Şimdi temel konumuz olan Vergi ve Ekonomi gündemine geçebiliriz. 26.04.2014 tarihli Resmi Gazete'de yayımlanan KDV Uygulama Genel Tebliğinde tüm katma Değer Vergisi Tebliğleri tebliğde toplanmış, mevcut tebliğlerde olan düzenlemeler mantığını ana hatlarıyla korumakla beraber ilave değişikler olmuştur. Bu yazımızda daha önce 99 numaralı KDV Genel Tebliğinde yer alan Hızlandırılmış İade Sisteminden bahsedeceğiz.
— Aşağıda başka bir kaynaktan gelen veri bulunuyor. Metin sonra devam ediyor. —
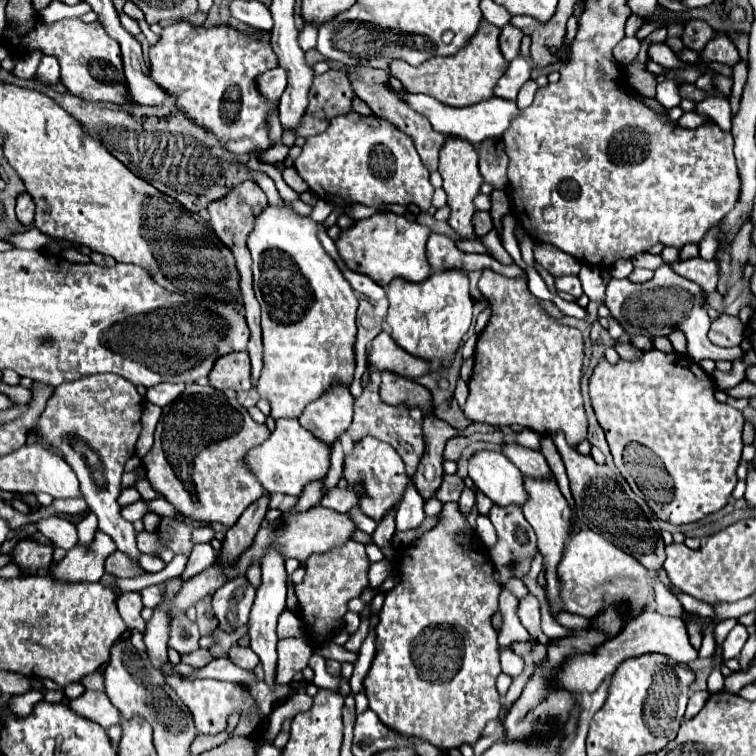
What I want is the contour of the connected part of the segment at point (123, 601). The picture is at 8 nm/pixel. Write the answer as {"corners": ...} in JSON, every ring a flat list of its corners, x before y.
{"corners":[[126,592,118,598,118,612,130,630,138,630,140,634,146,632,146,622,140,616,142,600,138,592]]}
Söz konusu düzenleme ile belli şartları taşıyan mükelleflerin KDV iade taleplerinin daha hızlı ve pratik şekilde yerine getirilmesi amaçlanmıştır.

Aşağıdaki şartları taşıyan mükelleflere talep etmeleri ve aşağıda belirtilen belgeleri ibraz etmeleri halinde bağlı oldukları Vergi Dairesi Başkanlığı (bulunmayan yerlerde Defterdarlık) tarafından “HİS sertifikası” verilir.
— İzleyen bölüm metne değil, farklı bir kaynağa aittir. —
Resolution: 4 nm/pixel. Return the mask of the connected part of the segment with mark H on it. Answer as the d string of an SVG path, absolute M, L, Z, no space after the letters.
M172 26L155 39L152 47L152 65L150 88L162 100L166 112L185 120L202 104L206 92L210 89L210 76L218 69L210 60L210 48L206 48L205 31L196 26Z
a) Başvuru tarihinden önceki son beş takvim yılı itibarıyla vergi mükellefiyetinin bulunması,

b) Başvuru tarihinden önce vergi dairesine verilmiş son yıllık kurumlar vergisi beyannamesinin ekinde yer alan bilânçoya göre en az;

- Aktif toplamının 200.000.000 TL,

- Maddi duran varlıkları toplamının 50.000.000 TL,

- Öz sermaye tutarının 100.000.000 TL,

- Net satışlarının 250.000.000 TL,

olması, (bu koşullardan herhangi üç tanesinin sağlanmış olması yeterlidir.)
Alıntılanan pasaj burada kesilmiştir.